Page-level text extractions:

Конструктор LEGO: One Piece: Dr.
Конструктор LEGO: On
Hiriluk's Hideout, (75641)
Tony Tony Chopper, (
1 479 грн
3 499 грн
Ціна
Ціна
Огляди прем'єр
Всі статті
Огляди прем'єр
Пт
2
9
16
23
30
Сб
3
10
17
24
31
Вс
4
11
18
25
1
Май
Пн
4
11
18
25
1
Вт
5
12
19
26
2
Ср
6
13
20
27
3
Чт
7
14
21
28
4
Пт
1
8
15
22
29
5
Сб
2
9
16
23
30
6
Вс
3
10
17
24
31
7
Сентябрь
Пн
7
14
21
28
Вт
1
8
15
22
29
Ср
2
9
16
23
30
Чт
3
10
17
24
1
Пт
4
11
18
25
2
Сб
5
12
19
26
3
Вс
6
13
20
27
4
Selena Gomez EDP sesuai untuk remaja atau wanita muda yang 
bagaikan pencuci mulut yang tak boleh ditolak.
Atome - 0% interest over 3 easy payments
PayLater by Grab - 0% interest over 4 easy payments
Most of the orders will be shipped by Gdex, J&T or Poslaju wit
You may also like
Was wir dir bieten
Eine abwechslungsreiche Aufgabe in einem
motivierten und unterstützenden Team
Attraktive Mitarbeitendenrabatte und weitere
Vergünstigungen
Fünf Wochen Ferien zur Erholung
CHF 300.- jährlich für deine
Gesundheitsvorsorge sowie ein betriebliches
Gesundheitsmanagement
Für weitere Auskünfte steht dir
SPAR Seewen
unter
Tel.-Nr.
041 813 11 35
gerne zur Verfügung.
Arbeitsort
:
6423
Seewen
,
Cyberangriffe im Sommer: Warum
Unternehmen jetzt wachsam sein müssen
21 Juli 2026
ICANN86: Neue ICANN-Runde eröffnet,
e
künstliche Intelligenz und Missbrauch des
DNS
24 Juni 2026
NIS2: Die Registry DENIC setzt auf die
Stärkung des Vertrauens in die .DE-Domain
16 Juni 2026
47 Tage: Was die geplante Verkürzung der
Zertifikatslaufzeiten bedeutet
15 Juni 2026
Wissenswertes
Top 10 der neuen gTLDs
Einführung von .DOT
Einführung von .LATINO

** YOUR OBJECTIVE **
Each entry is to be retyped precisely as it stands.

** WRITTEN SOLUTION **
Конструктор LEGO: One Piece: Dr.
Конструктор LEGO: On
Hiriluk's Hideout, (75641)
Tony Tony Chopper, (
1 479 грн
3 499 грн
Ціна
Ціна
Огляди прем'єр
Всі статті
Огляди прем'єр
Пт
2
9
16
23
30
Сб
3
10
17
24
31
Вс
4
11
18
25
1
Май
Пн
4
11
18
25
1
Вт
5
12
19
26
2
Ср
6
13
20
27
3
Чт
7
14
21
28
4
Пт
1
8
15
22
29
5
Сб
2
9
16
23
30
6
Вс
3
10
17
24
31
7
Сентябрь
Пн
7
14
21
28
Вт
1
8
15
22
29
Ср
2
9
16
23
30
Чт
3
10
17
24
1
Пт
4
11
18
25
2
Сб
5
12
19
26
3
Вс
6
13
20
27
4
Selena Gomez EDP sesuai untuk remaja atau wanita muda yang 
bagaikan pencuci mulut yang tak boleh ditolak.
Atome - 0% interest over 3 easy payments
PayLater by Grab - 0% interest over 4 easy payments
Most of the orders will be shipped by Gdex, J&T or Poslaju wit
You may also like
Was wir dir bieten
Eine abwechslungsreiche Aufgabe in einem
motivierten und unterstützenden Team
Attraktive Mitarbeitendenrabatte und weitere
Vergünstigungen
Fünf Wochen Ferien zur Erholung
CHF 300.- jährlich für deine
Gesundheitsvorsorge sowie ein betriebliches
Gesundheitsmanagement
Für weitere Auskünfte steht dir
SPAR Seewen
unter
Tel.-Nr.
041 813 11 35
gerne zur Verfügung.
Arbeitsort
:
6423
Seewen
,
Cyberangriffe im Sommer: Warum
Unternehmen jetzt wachsam sein müssen
21 Juli 2026
ICANN86: Neue ICANN-Runde eröffnet,
e
künstliche Intelligenz und Missbrauch des
DNS
24 Juni 2026
NIS2: Die Registry DENIC setzt auf die
Stärkung des Vertrauens in die .DE-Domain
16 Juni 2026
47 Tage: Was die geplante Verkürzung der
Zertifikatslaufzeiten bedeutet
15 Juni 2026
Wissenswertes
Top 10 der neuen gTLDs
Einführung von .DOT
Einführung von .LATINO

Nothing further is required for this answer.